Stated problem
Convert the data, from the start through the line containing "scientific name: Pseudoroegneria spicata", inclusive, into a two-column CSV with the headers field and value. Give one row for each line, put the field name and its value each in its own quoted field, and replace any line breaks with spaces.

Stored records
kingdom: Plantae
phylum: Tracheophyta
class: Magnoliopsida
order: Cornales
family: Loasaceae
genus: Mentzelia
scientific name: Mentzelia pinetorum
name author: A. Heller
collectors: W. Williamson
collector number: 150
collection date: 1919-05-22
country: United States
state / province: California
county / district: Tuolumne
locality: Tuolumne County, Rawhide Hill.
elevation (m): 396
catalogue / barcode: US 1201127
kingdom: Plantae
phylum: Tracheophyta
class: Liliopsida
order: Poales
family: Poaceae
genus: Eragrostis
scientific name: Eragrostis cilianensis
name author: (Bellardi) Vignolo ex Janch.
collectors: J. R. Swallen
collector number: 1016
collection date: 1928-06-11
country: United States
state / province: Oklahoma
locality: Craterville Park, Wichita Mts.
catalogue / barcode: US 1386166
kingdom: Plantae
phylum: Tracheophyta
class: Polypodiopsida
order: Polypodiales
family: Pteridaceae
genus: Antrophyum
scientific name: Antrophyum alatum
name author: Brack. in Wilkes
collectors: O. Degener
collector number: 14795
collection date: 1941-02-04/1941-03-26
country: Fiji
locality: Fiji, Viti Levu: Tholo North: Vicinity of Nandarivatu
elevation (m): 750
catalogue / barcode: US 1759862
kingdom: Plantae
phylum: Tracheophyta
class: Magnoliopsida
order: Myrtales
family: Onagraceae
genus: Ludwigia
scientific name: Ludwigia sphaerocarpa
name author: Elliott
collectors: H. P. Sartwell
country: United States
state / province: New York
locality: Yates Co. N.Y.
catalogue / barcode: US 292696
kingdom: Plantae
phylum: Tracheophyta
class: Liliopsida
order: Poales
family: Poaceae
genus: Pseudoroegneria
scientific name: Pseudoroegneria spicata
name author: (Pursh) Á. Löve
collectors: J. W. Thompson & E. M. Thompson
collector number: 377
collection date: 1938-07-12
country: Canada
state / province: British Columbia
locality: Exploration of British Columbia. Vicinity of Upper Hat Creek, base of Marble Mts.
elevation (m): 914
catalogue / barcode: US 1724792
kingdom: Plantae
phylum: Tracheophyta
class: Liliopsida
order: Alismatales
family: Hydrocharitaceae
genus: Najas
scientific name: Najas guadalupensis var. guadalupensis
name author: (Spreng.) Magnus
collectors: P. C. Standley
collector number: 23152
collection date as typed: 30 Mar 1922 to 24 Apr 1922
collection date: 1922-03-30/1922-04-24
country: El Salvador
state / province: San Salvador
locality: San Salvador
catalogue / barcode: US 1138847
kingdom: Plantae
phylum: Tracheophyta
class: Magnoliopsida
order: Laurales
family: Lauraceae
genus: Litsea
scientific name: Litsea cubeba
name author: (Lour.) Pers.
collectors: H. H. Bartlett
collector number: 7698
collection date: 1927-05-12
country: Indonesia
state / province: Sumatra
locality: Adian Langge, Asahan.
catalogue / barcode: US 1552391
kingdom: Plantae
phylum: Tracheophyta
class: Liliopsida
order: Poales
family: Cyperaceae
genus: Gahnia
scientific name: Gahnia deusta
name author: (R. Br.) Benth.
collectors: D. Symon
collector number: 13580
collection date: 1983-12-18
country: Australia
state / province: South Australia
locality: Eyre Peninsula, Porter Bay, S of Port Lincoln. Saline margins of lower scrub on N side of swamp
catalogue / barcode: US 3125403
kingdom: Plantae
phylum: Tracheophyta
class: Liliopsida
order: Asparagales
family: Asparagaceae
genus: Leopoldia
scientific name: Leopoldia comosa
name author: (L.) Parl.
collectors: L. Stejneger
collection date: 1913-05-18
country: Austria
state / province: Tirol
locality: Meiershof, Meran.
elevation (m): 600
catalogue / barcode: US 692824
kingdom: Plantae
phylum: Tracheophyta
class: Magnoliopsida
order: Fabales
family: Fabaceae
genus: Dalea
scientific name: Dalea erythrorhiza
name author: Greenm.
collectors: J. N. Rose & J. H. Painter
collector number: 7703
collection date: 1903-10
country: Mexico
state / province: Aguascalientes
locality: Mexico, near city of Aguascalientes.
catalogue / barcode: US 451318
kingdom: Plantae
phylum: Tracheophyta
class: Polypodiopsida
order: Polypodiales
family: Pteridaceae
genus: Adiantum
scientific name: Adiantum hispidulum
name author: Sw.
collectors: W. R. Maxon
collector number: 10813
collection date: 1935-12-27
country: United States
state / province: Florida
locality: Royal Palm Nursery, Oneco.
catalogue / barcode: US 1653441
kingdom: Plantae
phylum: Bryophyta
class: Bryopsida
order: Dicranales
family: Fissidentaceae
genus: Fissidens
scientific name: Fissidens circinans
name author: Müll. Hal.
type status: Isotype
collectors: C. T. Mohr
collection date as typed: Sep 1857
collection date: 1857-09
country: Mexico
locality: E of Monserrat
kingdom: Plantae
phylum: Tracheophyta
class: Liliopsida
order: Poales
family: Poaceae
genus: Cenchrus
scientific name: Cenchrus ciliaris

Answer to the problem
field,value
"kingdom:","Plantae"
"phylum:","Tracheophyta"
"class:","Magnoliopsida"
"order:","Cornales"
"family:","Loasaceae"
"genus:","Mentzelia"
"scientific name:","Mentzelia pinetorum"
"name author:","A. Heller"
"collectors:","W. Williamson"
"collector number:","150"
"collection date:","1919-05-22"
"country:","United States"
"state / province:","California"
"county / district:","Tuolumne"
"locality:","Tuolumne County, Rawhide Hill."
"elevation (m):","396"
"catalogue / barcode:","US 1201127"
"kingdom:","Plantae"
"phylum:","Tracheophyta"
"class:","Liliopsida"
"order:","Poales"
"family:","Poaceae"
"genus:","Eragrostis"
"scientific name:","Eragrostis cilianensis"
"name author:","(Bellardi) Vignolo ex Janch."
"collectors:","J. R. Swallen"
"collector number:","1016"
"collection date:","1928-06-11"
"country:","United States"
"state / province:","Oklahoma"
"locality:","Craterville Park, Wichita Mts."
"catalogue / barcode:","US 1386166"
"kingdom:","Plantae"
"phylum:","Tracheophyta"
"class:","Polypodiopsida"
"order:","Polypodiales"
"family:","Pteridaceae"
"genus:","Antrophyum"
"scientific name:","Antrophyum alatum"
"name author:","Brack. in Wilkes"
"collectors:","O. Degener"
"collector number:","14795"
"collection date:","1941-02-04/1941-03-26"
"country:","Fiji"
"locality:","Fiji, Viti Levu: Tholo North: Vicinity of Nandarivatu"
"elevation (m):","750"
"catalogue / barcode:","US 1759862"
"kingdom:","Plantae"
"phylum:","Tracheophyta"
"class:","Magnoliopsida"
"order:","Myrtales"
"family:","Onagraceae"
"genus:","Ludwigia"
"scientific name:","Ludwigia sphaerocarpa"
"name author:","Elliott"
"collectors:","H. P. Sartwell"
"country:","United States"
"state / province:","New York"
"locality:","Yates Co. N.Y."
"catalogue / barcode:","US 292696"
"kingdom:","Plantae"
"phylum:","Tracheophyta"
"class:","Liliopsida"
"order:","Poales"
"family:","Poaceae"
"genus:","Pseudoroegneria"
"scientific name:","Pseudoroegneria spicata"